Com o referendo a avançar e o governo grego a fazer campanha pelo “não”, os ministros suspenderam a reunião e voltaram a reunir-se para discutir as implicações da falta de acordo. 
Mas Varoufakis já não fez parte dessa reunião. 
O grego queixou-se da falta de democracia do Eurogrupo, mas a zona euro já se reunia sem o membro que muitos diziam que devia deixar de o ser.

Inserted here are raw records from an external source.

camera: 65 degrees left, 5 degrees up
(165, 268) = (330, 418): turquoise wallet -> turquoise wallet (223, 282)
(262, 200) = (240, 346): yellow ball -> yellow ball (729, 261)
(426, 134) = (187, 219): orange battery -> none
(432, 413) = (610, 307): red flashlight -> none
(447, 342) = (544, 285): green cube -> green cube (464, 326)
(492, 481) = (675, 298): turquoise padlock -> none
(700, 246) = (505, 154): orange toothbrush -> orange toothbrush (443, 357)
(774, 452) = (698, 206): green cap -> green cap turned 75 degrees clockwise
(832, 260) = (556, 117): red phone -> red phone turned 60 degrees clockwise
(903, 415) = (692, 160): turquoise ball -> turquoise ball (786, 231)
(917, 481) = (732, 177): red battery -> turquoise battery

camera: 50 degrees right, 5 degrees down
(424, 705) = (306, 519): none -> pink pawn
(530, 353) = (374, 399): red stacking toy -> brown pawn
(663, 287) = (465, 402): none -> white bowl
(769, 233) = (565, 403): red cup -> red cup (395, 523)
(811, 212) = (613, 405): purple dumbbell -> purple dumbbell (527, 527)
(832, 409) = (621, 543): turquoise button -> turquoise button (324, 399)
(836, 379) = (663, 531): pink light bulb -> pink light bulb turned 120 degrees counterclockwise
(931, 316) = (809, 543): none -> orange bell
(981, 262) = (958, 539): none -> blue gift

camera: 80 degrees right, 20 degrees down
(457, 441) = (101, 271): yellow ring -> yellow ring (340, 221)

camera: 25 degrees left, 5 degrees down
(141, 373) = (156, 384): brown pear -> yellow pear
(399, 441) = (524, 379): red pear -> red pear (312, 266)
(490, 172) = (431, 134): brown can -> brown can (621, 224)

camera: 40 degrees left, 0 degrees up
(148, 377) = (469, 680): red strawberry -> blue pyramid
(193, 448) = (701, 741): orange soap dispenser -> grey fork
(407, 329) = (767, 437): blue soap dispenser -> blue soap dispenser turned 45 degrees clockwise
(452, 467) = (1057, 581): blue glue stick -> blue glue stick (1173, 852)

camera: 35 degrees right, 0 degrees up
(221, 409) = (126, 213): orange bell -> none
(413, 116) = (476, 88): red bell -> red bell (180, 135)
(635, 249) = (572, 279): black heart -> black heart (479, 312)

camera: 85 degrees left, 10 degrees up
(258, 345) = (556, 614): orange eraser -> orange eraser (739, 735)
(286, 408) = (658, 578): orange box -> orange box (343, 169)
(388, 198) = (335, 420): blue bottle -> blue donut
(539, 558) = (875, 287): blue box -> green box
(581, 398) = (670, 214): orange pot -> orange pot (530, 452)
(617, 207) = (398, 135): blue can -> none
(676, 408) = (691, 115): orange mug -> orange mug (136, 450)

Pelo meio, ainda houve algumas picardias com Christine Lagarde, diretora geral do FMI. 
Ao início até parecia haver uma relação cordial entre os dois, com muitos sorrisos para as fotogragias, entre o casaco de cabedal de Lagarde e o cachecol Burberry do ministro grego, que muita polémica criou. 
Até que Lagarde alegadamente cumprimenta Varoufakis numa das últimas reuniões dizendo: “a criminosa veio dizer olá”. 
Isto depois do Governo grego ter acusado o FMI de ter praticado atos criminosos na Grécia.




















Christine Lagarde e Yanis Varoufakis, em Bruxelas

Yanis Varoufakis fez uma intensa campanha pelo “não”, dizendo, até, que preferia “cortar um braço” a assinar um acordo que não previsse o alívio da dívida pública grega. 
Garantiu que, com a vitória do “sim” se demitiria. 
Mas foi o “não” que o deitou abaixo do Governo.

No final, foi igual a si próprio. 
Demitiu-se com uma publicação no seu blogue, depois de garantir que o “não” grego iria mudar a Europa. 
Na hora do abandono, lançou mais algumas farpas aos ministros europeus: “Pouco depois do anúncio dos resultados do referendo, deram-me conhecimento de uma certa preferência de certos participantes do Eurogrupo, e ‘parceiros’ relacionados, pela minha… ‘ausência’ das reuniões. 
Uma ideia que o primeiro-ministro considerou potencialmente benéfica para o ajudar a chegar a um acordo. 
Por essa razão, abandono hoje [segunda-feira] o Ministério das Finanças”.